Salmonella Typhimurium is a pathogen of some mammals including human. Its pathogenic behaviors are first emerging by delivering its own bacterial proteins, known as effector, into host, but Salmonella confronts host defense system, leading to inflammation in epithelial cells of hosts. Inflammation is one of host defense response to pathogens and thus prevents further proliferation of bacteria. In human, a nuclear factor κB (NF-κB) has been known to play a key role in regulating inflammation by mediating transcriptional activation of proinflammatory cytokine production.
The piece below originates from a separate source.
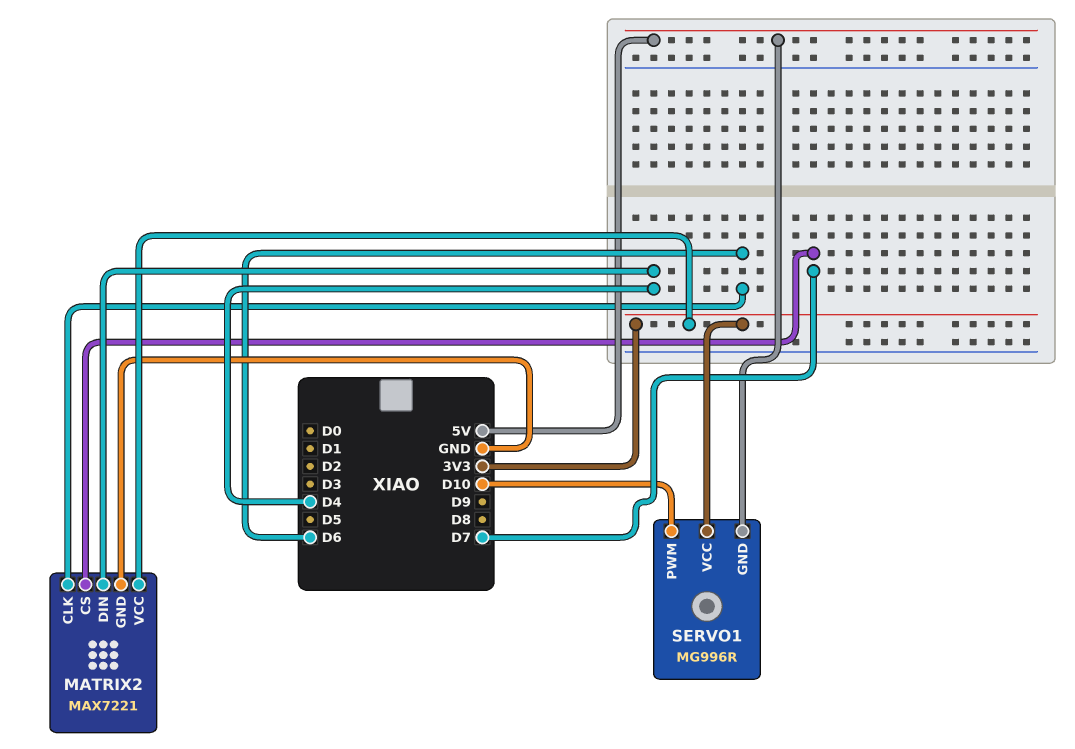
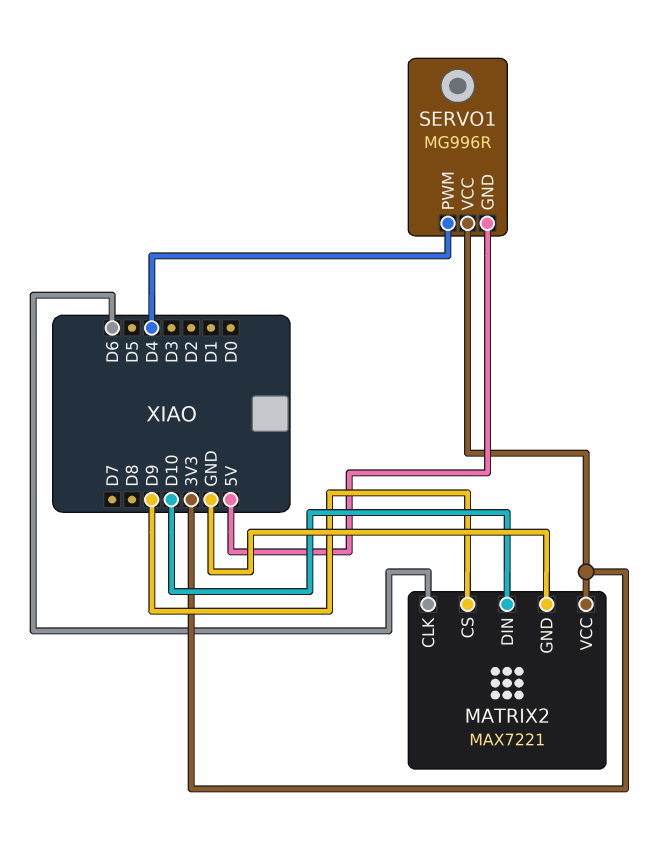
MATRIX2 pin CS: D7 -> D9
MATRIX2 pin DIN: D4 -> D10
SERVO1 pin PWM: D10 -> D4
To circumvent or counteract the NF-κB dependent defense system in human, Salmonella deploys three different effector proteins that all belong to members of the PipA family. Proteins in this family are characterized by a zinc-dependent protease. In fact, GtgA, one of Salmonella effectors, exhibited a protease activity against NF-κB by cleaving essential residues for DNA binding. This GtgA-mediated NF-κB degradation eventually led to decreasing proinflammatory cytokines. However, molecular details regarding a mode of action by GtgA remain largely uncharacterized. In order to identify structural features of GtgA, I performed extensive experimental approaches including expression of GtgA in various forms, crystallization of those proteins, and X-ray diffraction analysis. Initial experiment indicates that GtgA in its full length remains highly soluble but resists crystallization. Therefore, its hydrodynamic properties were modified by replacing a cluster of hydrophilic residues with hydrophobic ones. Among five constructs, two produced GtgA in insoluble form, but three resulted in a soluble GtgA. Those soluble GtgAs were further subject to purification and crystallization under various conditions. Initial condition for GtgA crystallization was recently observed and the X-ray diffraction data using those crystals were successfully collected at 2.5 Å-resolution. Currently, a molecular replacement using a template structure with amino acid sequence of 20% identity however failed to deliver a GtgA structure. Now, several experiments are carrying out to determine the phase information of GtgA. Structural properties of GtgA could provide valuable information of host-pathogen interactions.